>>>
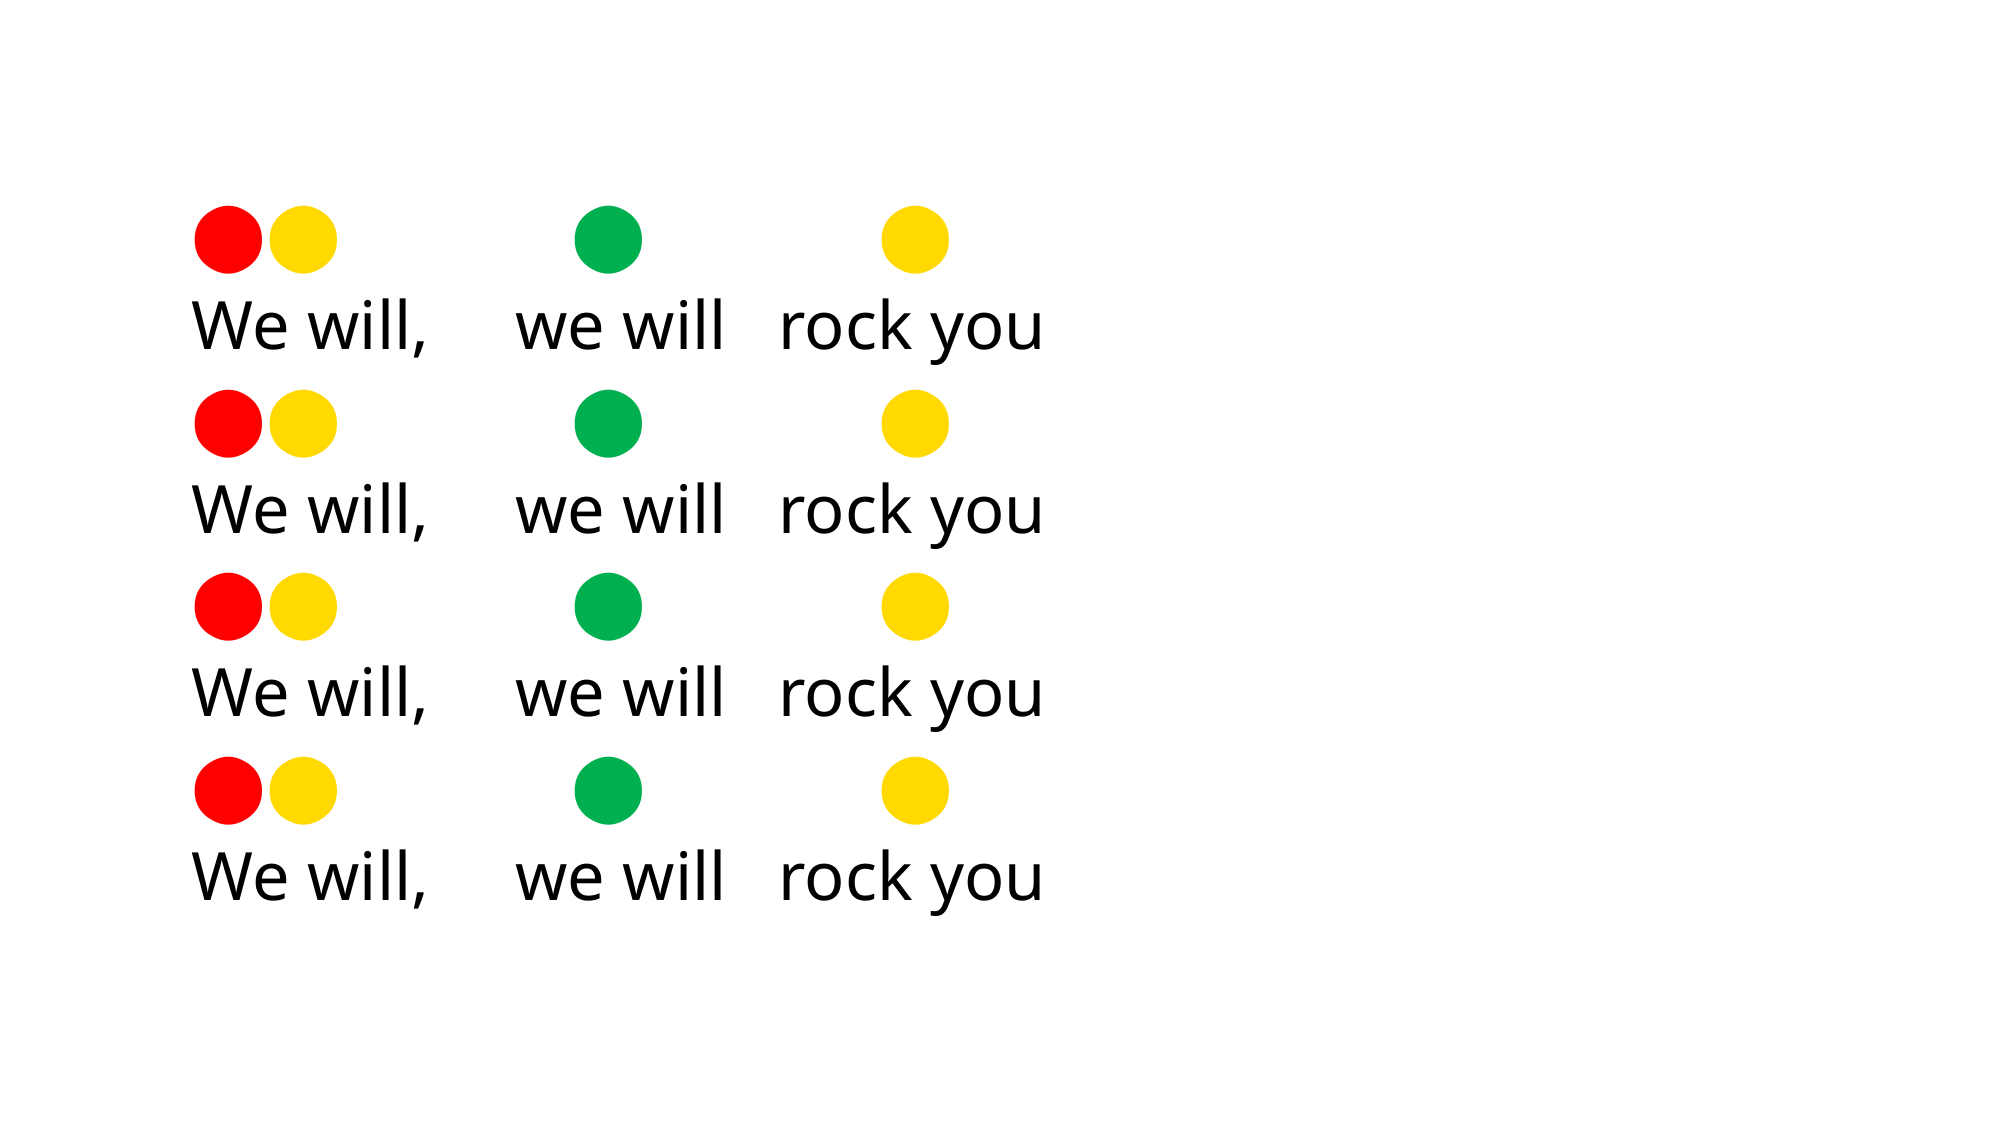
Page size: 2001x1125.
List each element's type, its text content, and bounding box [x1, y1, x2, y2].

text_box ⬤⬤ ⬤ ⬤ We will, we will rock you ⬤⬤ ⬤ ⬤ We will, we will rock you ⬤⬤ ⬤ ⬤ We will, we will rock you ⬤⬤ ⬤ ⬤ We will, we will rock you [177, 171, 1523, 922]
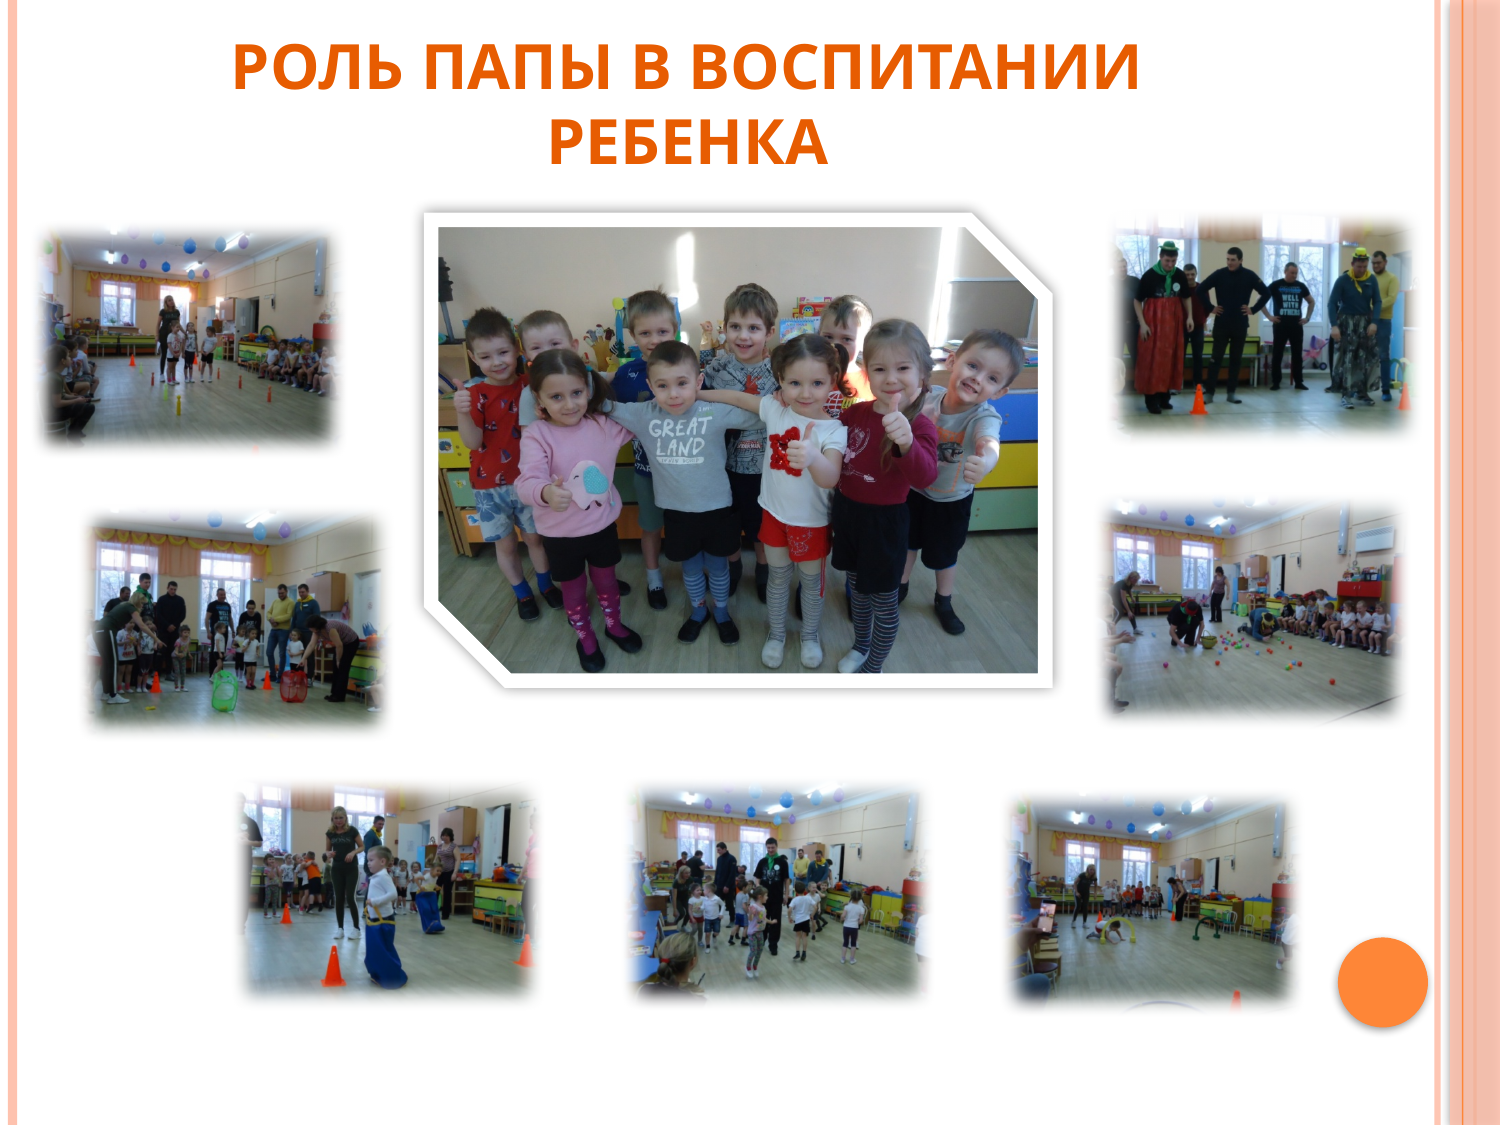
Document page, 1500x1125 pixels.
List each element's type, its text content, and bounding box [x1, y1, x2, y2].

picture [1103, 207, 1424, 448]
picture [430, 219, 1046, 682]
picture [997, 786, 1306, 1018]
picture [28, 219, 349, 460]
picture [619, 774, 936, 1012]
picture [229, 774, 546, 1012]
title Роль папы в воспитании ребенка [75, 45, 1300, 185]
picture [76, 502, 397, 744]
picture [1092, 491, 1413, 732]
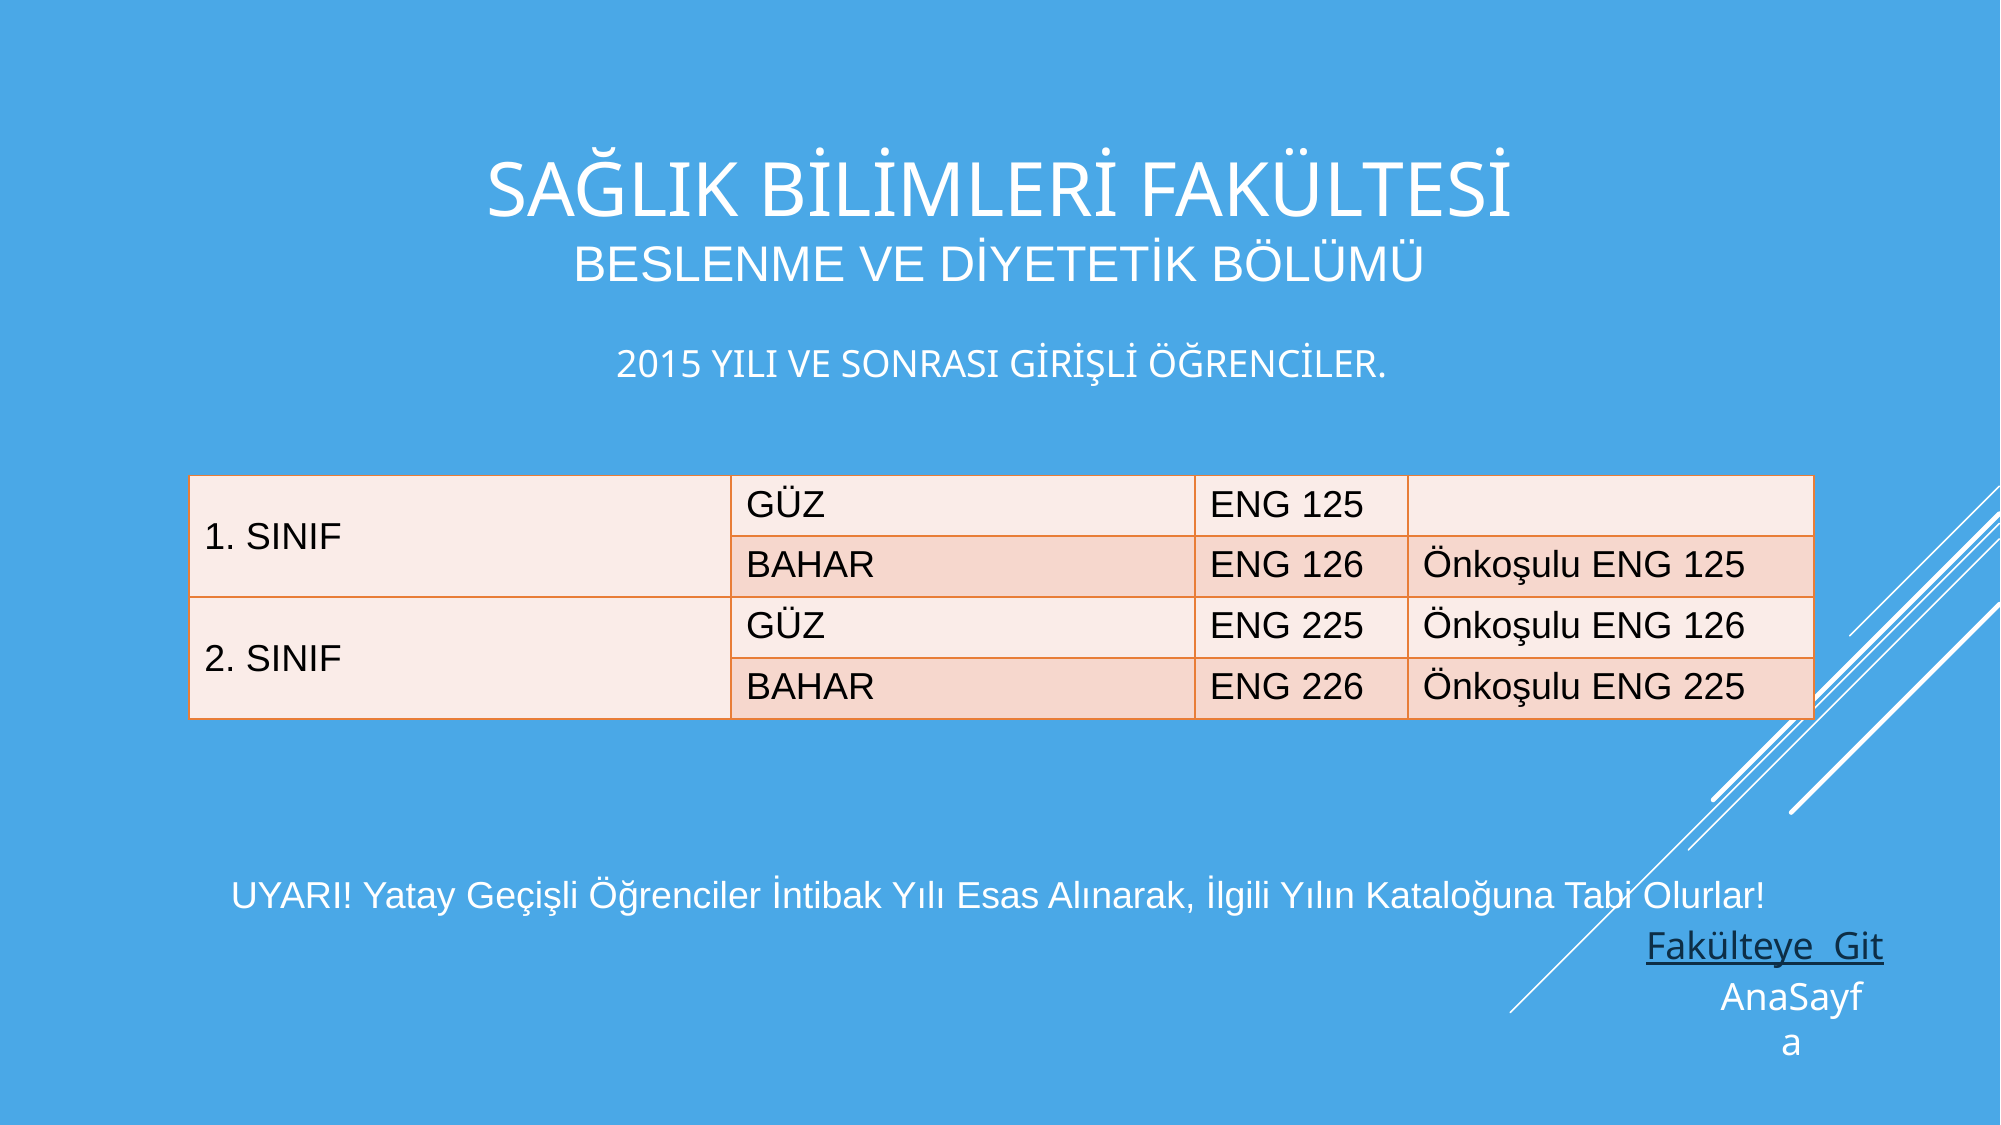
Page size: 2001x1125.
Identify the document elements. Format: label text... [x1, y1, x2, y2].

table_cell BAHAR [732, 537, 1194, 596]
text_box UYARI! Yatay Geçişli Öğrenciler İntibak Yılı Esas Alınarak, İlgili Yılın Kataloğuna Tabi Olurlar! [216, 863, 1788, 924]
text_box Fakülteye Git [1631, 914, 1899, 981]
text_box AnaSayfa [1696, 981, 1887, 1071]
table_cell Önkoşulu ENG 225 [1409, 659, 1813, 718]
table_cell GÜZ [732, 598, 1194, 657]
table_header 1. SINIF [190, 476, 730, 596]
table_cell 2. SINIF [190, 598, 730, 718]
title SAĞLIK BİLİMLERİ FAKÜLTESİ BESLENME VE DİYETETİK BÖLÜMÜ [187, 101, 1813, 331]
table_cell Önkoşulu ENG 125 [1409, 537, 1813, 596]
table_header [1409, 476, 1813, 535]
table_cell BAHAR [732, 659, 1194, 718]
text_box 2015 YILI VE SONRASI GİRİŞLİ ÖĞRENCİLER. [355, 332, 1649, 393]
table_cell Önkoşulu ENG 126 [1409, 598, 1813, 657]
table_cell ENG 225 [1196, 598, 1407, 657]
table_cell ENG 226 [1196, 659, 1407, 718]
table_header ENG 125 [1196, 476, 1407, 535]
table_header GÜZ [732, 476, 1194, 535]
table_cell ENG 126 [1196, 537, 1407, 596]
<<<
Print every entry above verbatim but drop the images.

Page size: 2001x1125.
List each element's type, its text content, and bounding box [x1, y1, x2, y2].

text_box ⬤⬤ ⬤ ⬤ We will, we will rock you ⬤⬤ ⬤ ⬤ We will, we will rock you ⬤⬤ ⬤ ⬤ We will, we will rock you ⬤⬤ ⬤ ⬤ We will, we will rock you [177, 171, 1523, 922]
Document page, 1500x1125 pixels.
List each element's type, its text content, and bounding box [x1, y1, x2, y2].

picture [1103, 207, 1424, 448]
picture [430, 219, 1046, 682]
picture [997, 786, 1306, 1018]
picture [28, 219, 349, 460]
picture [619, 774, 936, 1012]
picture [229, 774, 546, 1012]
title Роль папы в воспитании ребенка [75, 45, 1300, 185]
picture [76, 502, 397, 744]
picture [1092, 491, 1413, 732]
Page size: 2001x1125.
Identify the document elements. Format: label text... [x1, y1, x2, y2].

table_cell BAHAR [732, 537, 1194, 596]
text_box UYARI! Yatay Geçişli Öğrenciler İntibak Yılı Esas Alınarak, İlgili Yılın Kataloğuna Tabi Olurlar! [216, 863, 1788, 924]
text_box Fakülteye Git [1631, 914, 1899, 981]
text_box AnaSayfa [1696, 981, 1887, 1071]
table_cell Önkoşulu ENG 225 [1409, 659, 1813, 718]
table_cell GÜZ [732, 598, 1194, 657]
table_header 1. SINIF [190, 476, 730, 596]
table_cell 2. SINIF [190, 598, 730, 718]
title SAĞLIK BİLİMLERİ FAKÜLTESİ BESLENME VE DİYETETİK BÖLÜMÜ [187, 101, 1813, 331]
table_cell Önkoşulu ENG 125 [1409, 537, 1813, 596]
table_header [1409, 476, 1813, 535]
table_cell BAHAR [732, 659, 1194, 718]
text_box 2015 YILI VE SONRASI GİRİŞLİ ÖĞRENCİLER. [355, 332, 1649, 393]
table_cell Önkoşulu ENG 126 [1409, 598, 1813, 657]
table_cell ENG 225 [1196, 598, 1407, 657]
table_cell ENG 226 [1196, 659, 1407, 718]
table_header ENG 125 [1196, 476, 1407, 535]
table_header GÜZ [732, 476, 1194, 535]
table_cell ENG 126 [1196, 537, 1407, 596]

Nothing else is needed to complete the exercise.